The main result shown in this paper is intriguing because it looks so artificial. From the theoretical point of view it is interesting to see that limited precision arithmetic embedded in a WHILE loop can compute anything computers can compute. It could be argued that whenever we expand the memory (to accommodate more tape positions for a Turing machine) the program in the punched tape has to be expanded as well (to cover the new memory addresses) and the number of bits (m) used to identify the code sections has to be increased. If we think of the punched tape as part of the processor (when simulating a Universal Turing Machine), then we are extending the processor when we enlarge the program in the punched tape. This is undesirable. However, in real computers, there is also a limit for the size of the memory we can manage (given by the addressable space, i.e. the number of bits in the address registers). If we expand the memory we need more addressing bits and the processor may have to be expanded (going for example from 16-bit to 32-bit registers).

The result shown in this paper seems counterintuitive, until we realize that operations like multiplication and division are iterative computations in which branching decisions are taken by the hardware. The conditional branchings we need are embedded in these arithmetical operations and the whole purpose of the transformations used is to lift the branches up from the hardware in which they are buried to the software level, so that we can control the program flow. The whole magic of the transformation consists in making the hardware branchings visible to the programmer.

A possible criticism of the approach discussed in this paper could be that it greatly slows down the computations. From a purely theoretical point of view this is irrelevant unless we introduce a complexity measure and we demand a simulation of Turing machines capable of running without an exponential slowdown. From a practical point of view obviously nobody would program the Z3 as we just described, in the same way that nobody solves industrial problems using Turing machines. Also, the large loop of punched tape needed for the TM simulation program would pose extraordinary and most likely unsolvable mechanical difficulties.

We can therefore say that, from an abstract theoretical perspective, the computing model of the Z3 is equivalent to the computing model of today's computers. From a practical perspective, and in the way the Z3 was really programmed, it was not equivalent to modern computers. However, it is clear for me from the study of Zuse's unpublished manuscripts (held in the archives of the Heinz-Nixdorf Museum in Paderborn) that after completing the Z3 he realized (between 1943 and 1945) that he could ``lift'' the decisions taken in hardware to the software level, so as to give the programmer full control of the computation. His plans for a ``logistic machine'' so elementary that the instruction set consisted exclusively of boolean operations, will be discussed elsewhere.
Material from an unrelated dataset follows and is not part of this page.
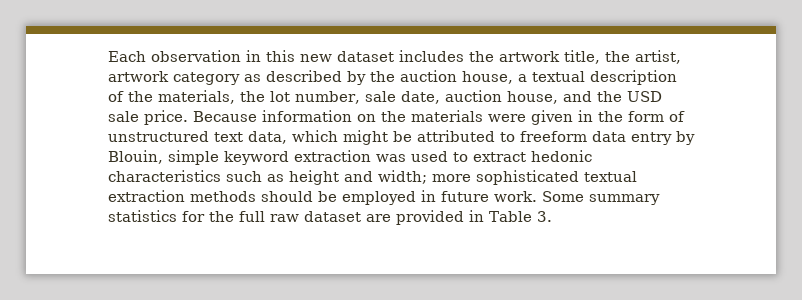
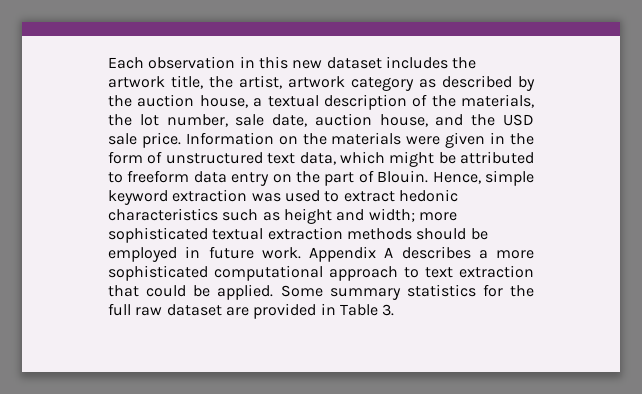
[193,110,352,122] Because information -> [185,132,274,145] Information
[676,131,695,145] [108,150,163,164] by Blouin, -> [272,170,481,186] on the part of Blouin. Hence,
(537, 196) none -> [309,246,534,262] [108,265,534,281] [108,284,274,300] Appendix A describes a more sophisticated computational approach to text extraction that could be applied.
D. Harel, ``On Folk Theorems'', Communications of the ACM, Vol. 23, N. 7, 1980, pp. 379-389.

O. Ibarra, S. Moran, L.E. Rosier, ``On the Control Power of Integer Division'', Theoretical Computer Science, Vol. 24, 1983, pp. 35-52.

R. Péter, Recursive Functions, Academic Press, New York, 1967.

R. Rojas,``Conditional Branching is not Necessary for Universal Computation in von Neumann Computers'', Journal of Universal Computer Science, Vol. 2, N. 11, 1996, pp. 756-767.

R. Rojas, ``Konrad Zuse's Legacy: the Architecture of the Z1 and Z3'', Annals of the History of Computing, Vol. 19, N. 2, 1997, pp. 5-16.

R. Rojas, Die Rechenmaschinen von Konrad Zuse, Springer-Verlag, Berlin, 1998.